[THE RECORDS — start]

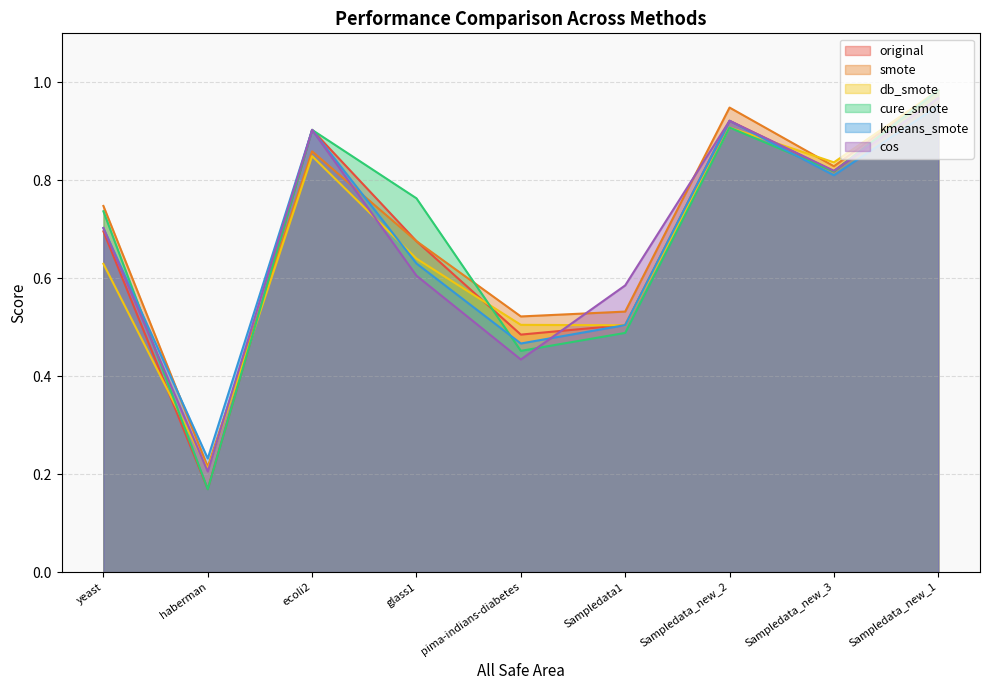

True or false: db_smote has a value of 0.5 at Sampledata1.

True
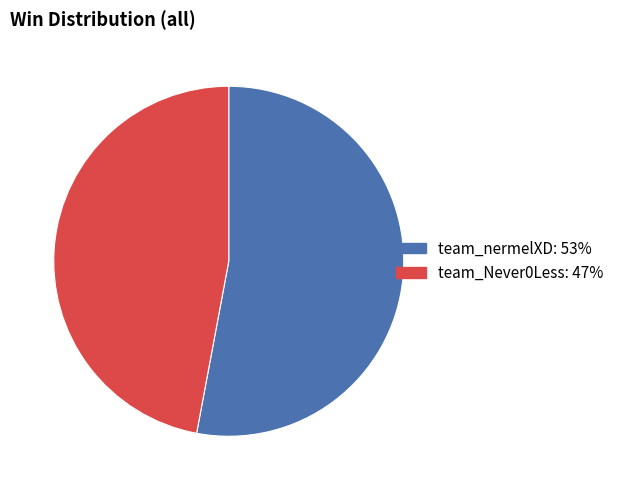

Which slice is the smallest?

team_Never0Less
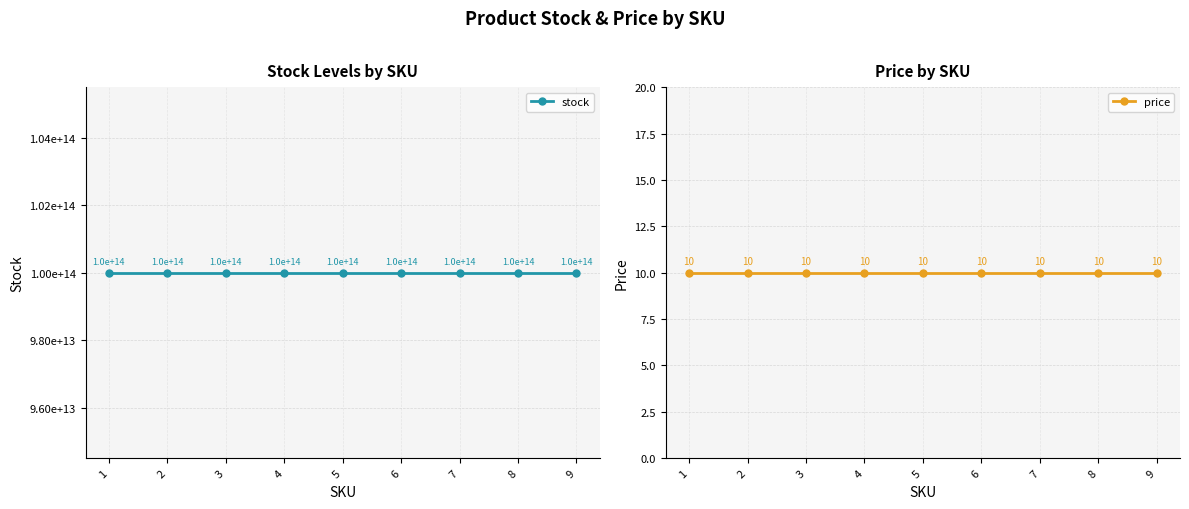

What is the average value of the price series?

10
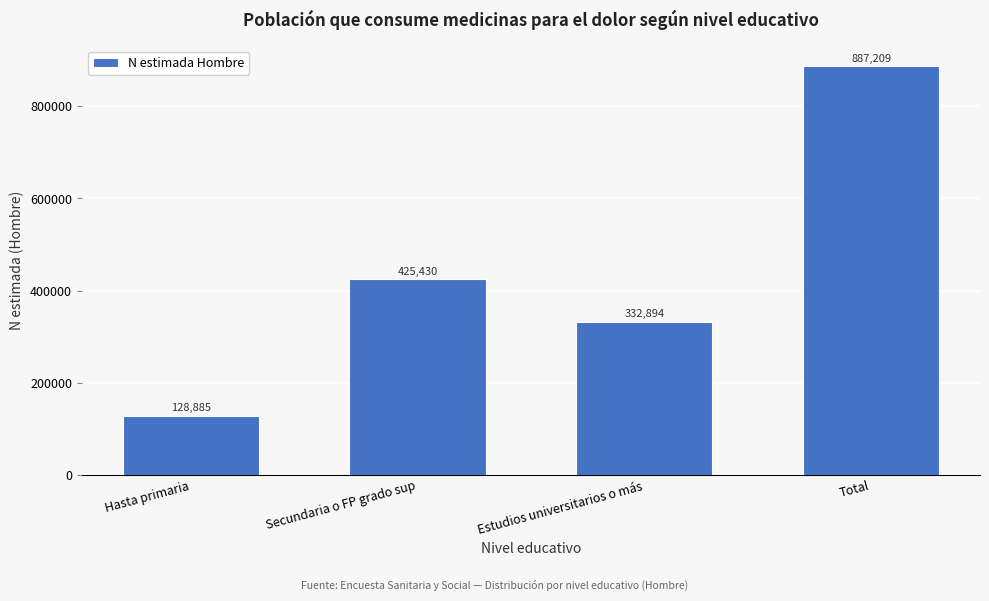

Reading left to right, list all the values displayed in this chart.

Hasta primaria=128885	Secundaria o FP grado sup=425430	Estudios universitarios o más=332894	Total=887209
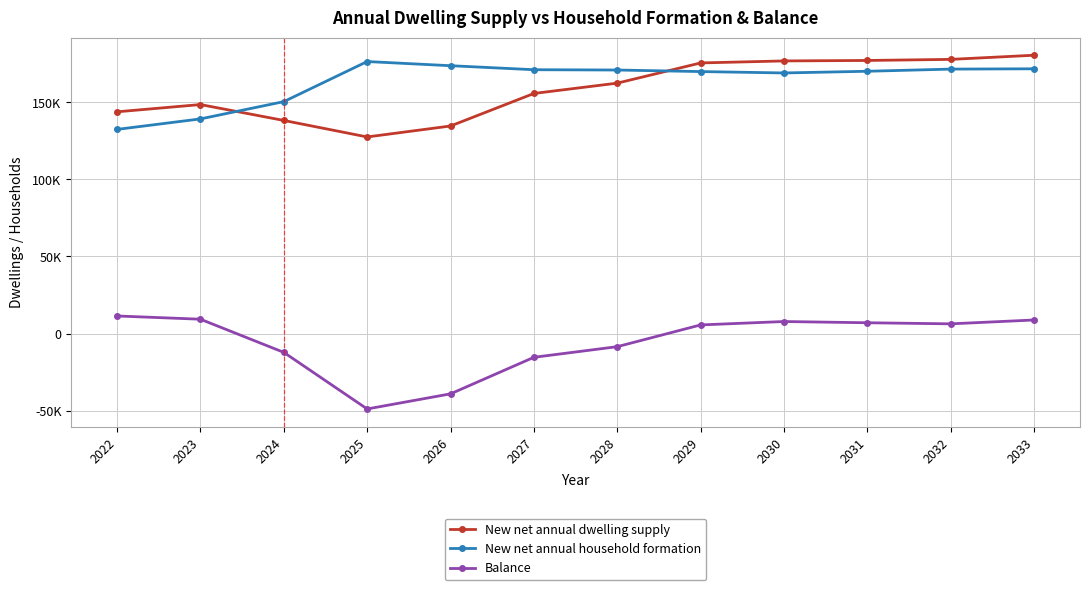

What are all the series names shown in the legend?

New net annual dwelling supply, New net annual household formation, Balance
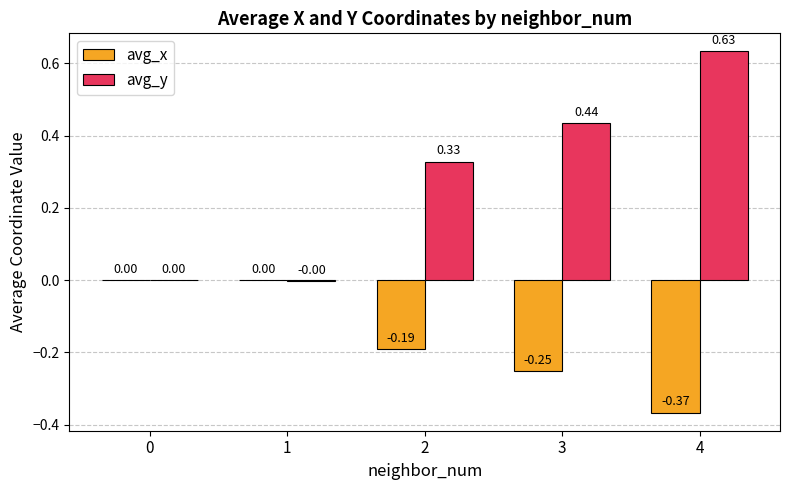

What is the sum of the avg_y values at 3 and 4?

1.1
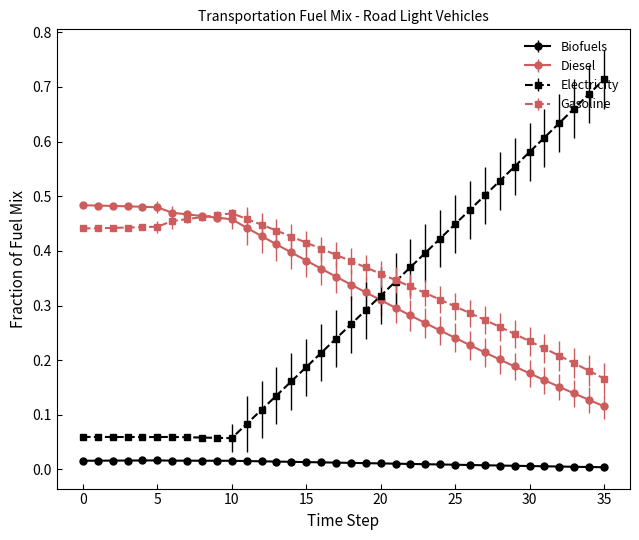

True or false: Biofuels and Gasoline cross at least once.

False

[THE RECORDS — finish]
[THE RECORDS — start]

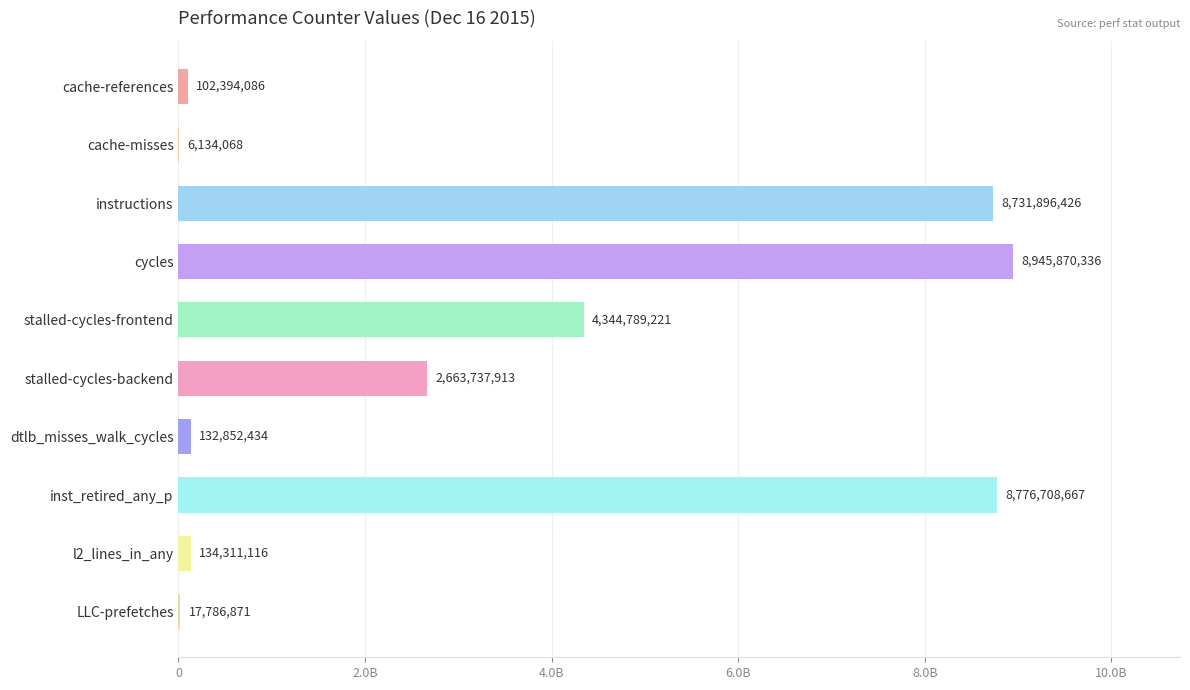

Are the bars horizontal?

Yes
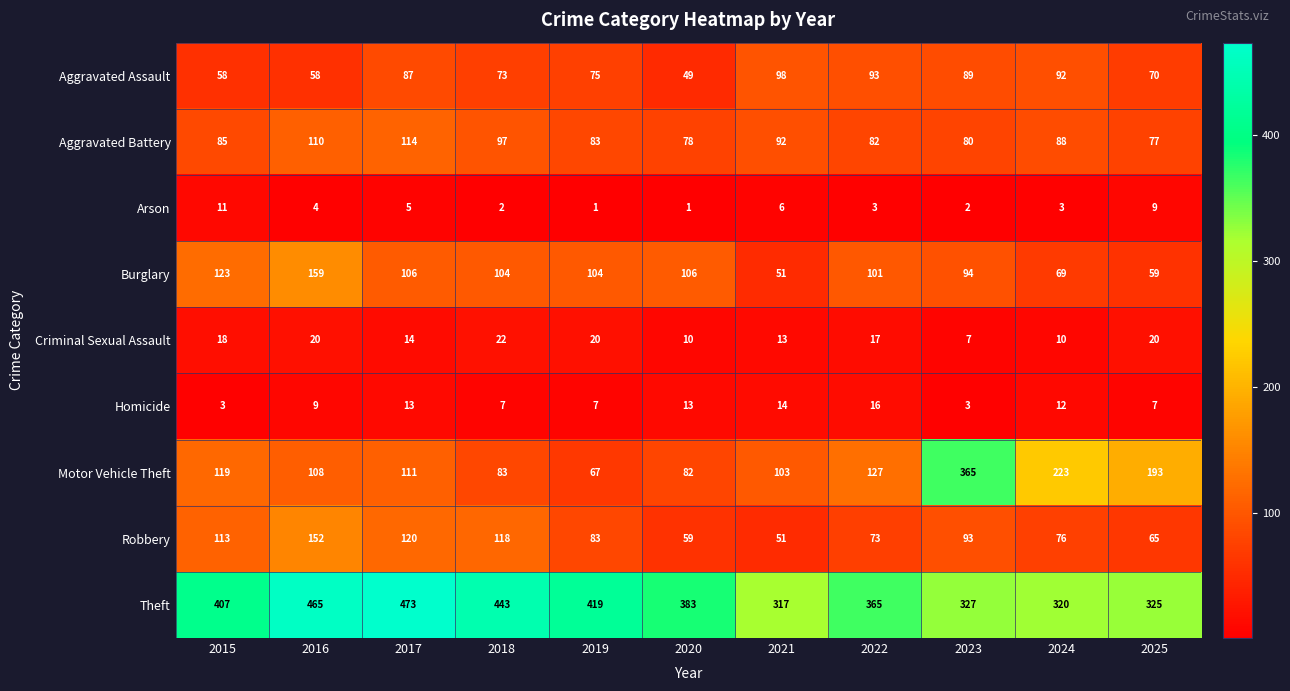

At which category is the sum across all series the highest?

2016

[THE RECORDS — finish]
[THE RECORDS — start]

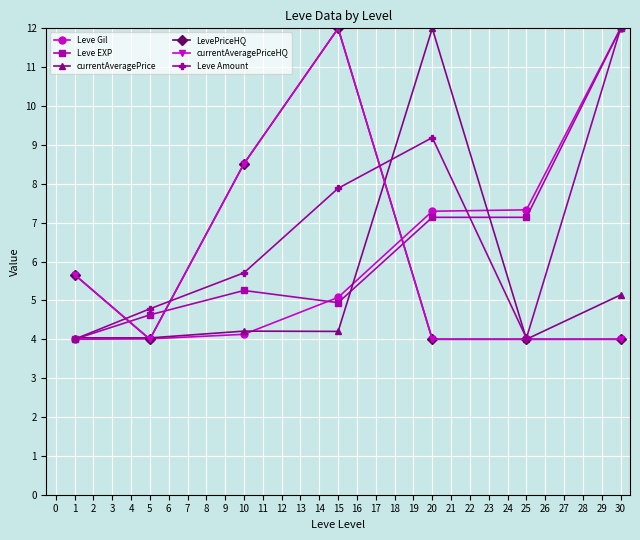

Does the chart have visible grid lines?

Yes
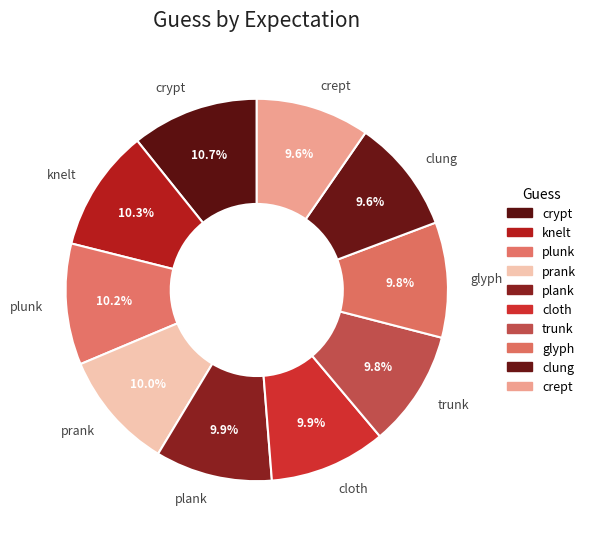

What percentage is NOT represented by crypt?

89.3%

[THE RECORDS — finish]

* TASK STATEMENT *
Update the rows in the stretch from the line containing "What is the average" through the line containing "True or false: Biofuels", replacing "series" with "data series" and changing nothing else. Give only those rows, and leave the pictures out of your answer.

* TASK OUTPUT *
What is the average value of the price data series?

10

Reading left to right, list all the values displayed in this chart.

Hasta primaria=128885	Secundaria o FP grado sup=425430	Estudios universitarios o más=332894	Total=887209

What are all the data series names shown in the legend?

New net annual dwelling supply, New net annual household formation, Balance

What is the sum of the avg_y values at 3 and 4?

1.1

True or false: Biofuels and Gasoline cross at least once.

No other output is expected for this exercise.